All this time, I knew my thoughts were not important, yet I was still taking them seriously. Whatever I said before was absolutely real, about the emptiness of this world, about the unbearable lightness of being, the lack of excitement, everything. These feelings are very real, and very serious. But there are moments that I forget about the seriousness of these problems. Like yesterday, when saw a good flamenco movie; last week when I touched beautiful Japanese papers; when I put a picture of a little baby sleeping on my chest on my fridge; when I went to a great concert; when I was with a good friend and I saw love and support in my friends’ eyes and touch; when I listened to my great new CD; when the last minute, instead of going to the boring opening party of the film festival I took my friend to have sushi and sake, and then walked for hours in the beautiful streets of San Francisco; when I shared the joy of a good haiku with a friend; when I saw “Roads” for the 10th times; all these times I forgot about the emptiness. I could remember those “serious” and “real” problems, but they were not important.
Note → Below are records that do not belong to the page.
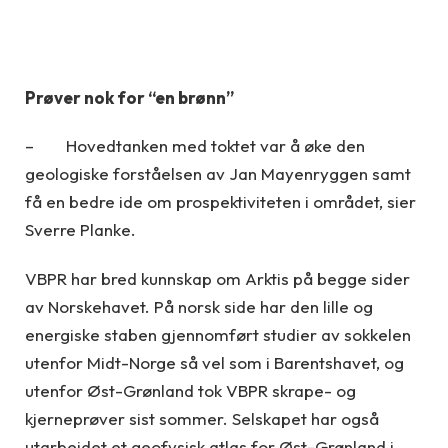
Prøver nok for “en brønn”
– Hovedtanken med toktet var å øke den
geologiske forståelsen av Jan Mayenryggen samt
få en bedre ide om prospektiviteten i området, sier
Sverre Planke.
VBPR har bred kunnskap om Arktis på begge sider
av Norskehavet. På norsk side har den lille og
energiske staben gjennomført studier av sokkelen
utenfor Midt-Norge så vel som i Barentshavet, og
utenfor Øst-Grønland tok VBPR skrape- og
kjerneprøver sist sommer. Selskapet har også
utarbeidet et geofysisk atlas for Øst-Grønland i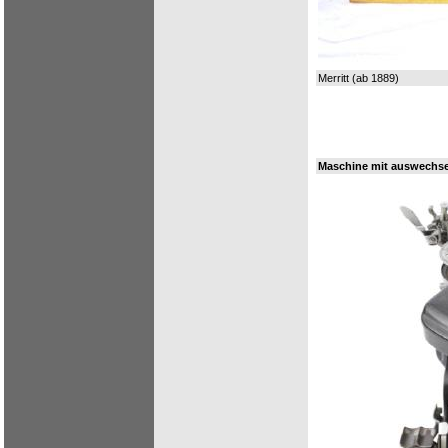
Merritt (ab 1889)
Maschine mit auswechse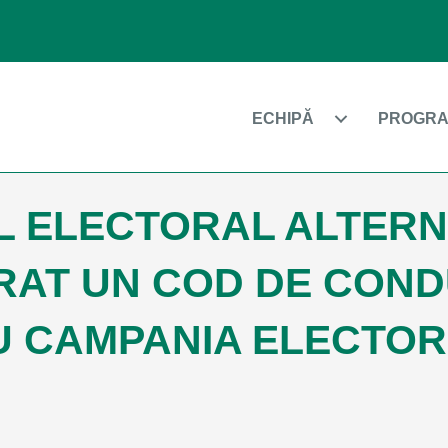
ECHIPĂ
PROGRA
 ELECTORAL ALTERN
AT UN COD DE COND
U CAMPANIA ELECTO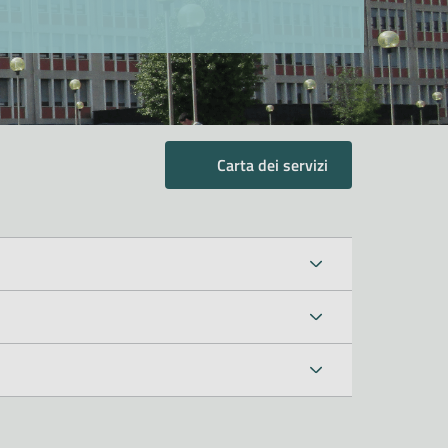
Carta dei servizi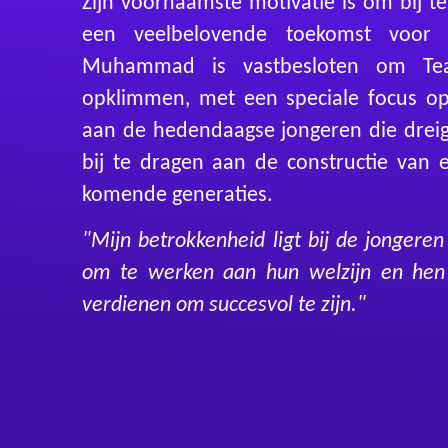
Zijn voornaamste motivatie is om bij 
een veelbelovende toekomst voor 
Muhammad is vastbesloten om Te
opklimmen, met een speciale focus op
aan de hedendaagse jongeren die dreige
bij te dragen aan de constructie van 
komende generaties.
"Mijn betrokkenheid ligt bij de jongeren
om te werken aan hun welzijn en hen
verdienen om succesvol te zijn."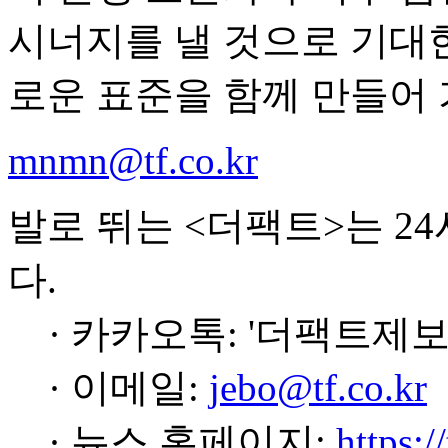
시너지를 낼 것으로 기대한
로운 표준을 함께 만들어 
mnmn@tf.co.kr
발로 뛰는 <더팩트>는 2
다.
· 카카오톡: '더팩트제보
· 이메일:
jebo@tf.co.kr
· 뉴스 홈페이지:
https:/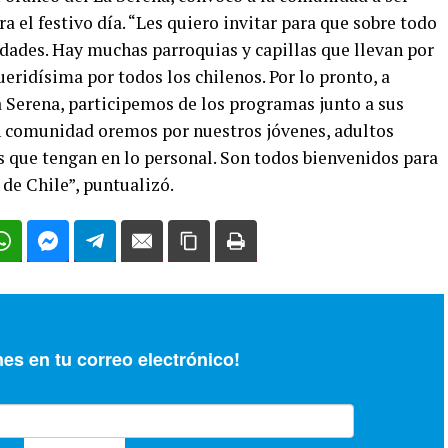
ra el festivo día. “Les quiero invitar para que sobre todo
dades. Hay muchas parroquias y capillas que llevan por
eridísima por todos los chilenos. Por lo pronto, a
a Serena, participemos de los programas junto a sus
en comunidad oremos por nuestros jóvenes, adultos
s que tengan en lo personal. Son todos bienvenidos para
 de Chile”, puntualizó.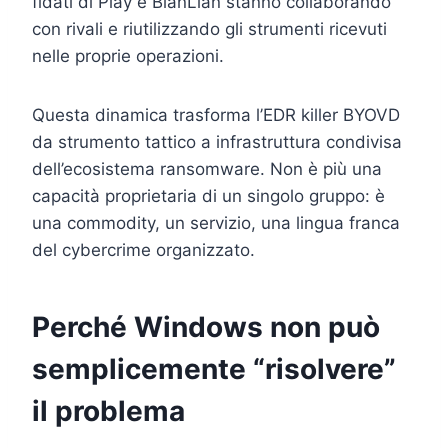
fidati di Play e BianLian stanno collaborando
con rivali e riutilizzando gli strumenti ricevuti
nelle proprie operazioni.
Questa dinamica trasforma l’EDR killer BYOVD
da strumento tattico a infrastruttura condivisa
dell’ecosistema ransomware. Non è più una
capacità proprietaria di un singolo gruppo: è
una commodity, un servizio, una lingua franca
del cybercrime organizzato.
Perché Windows non può
semplicemente “risolvere”
il problema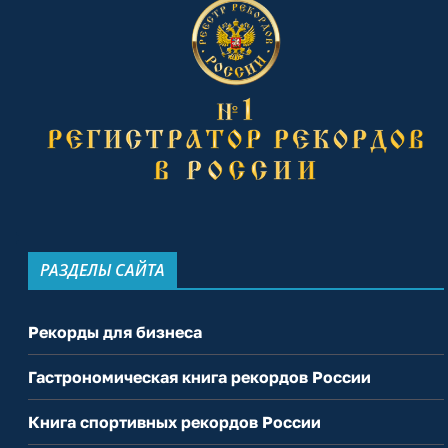
РАЗДЕЛЫ САЙТА
Рекорды для бизнеса
Гастрономическая книга рекордов России
Книга спортивных рекордов России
It’s strange, but sometimes I think what makes me hold on to those thoughts is that I feel that letting the feelings of emptiness go would make me feel empty!

Now I lie down in my bed and I look at the view of the city: the bay, the sky, and the passing clouds; Arvo-Part is playing in my stereo, and I know that in neez bogzarad – and this too shall pass. I know in few years when I look back at these days I’ll feel nostalgic about them.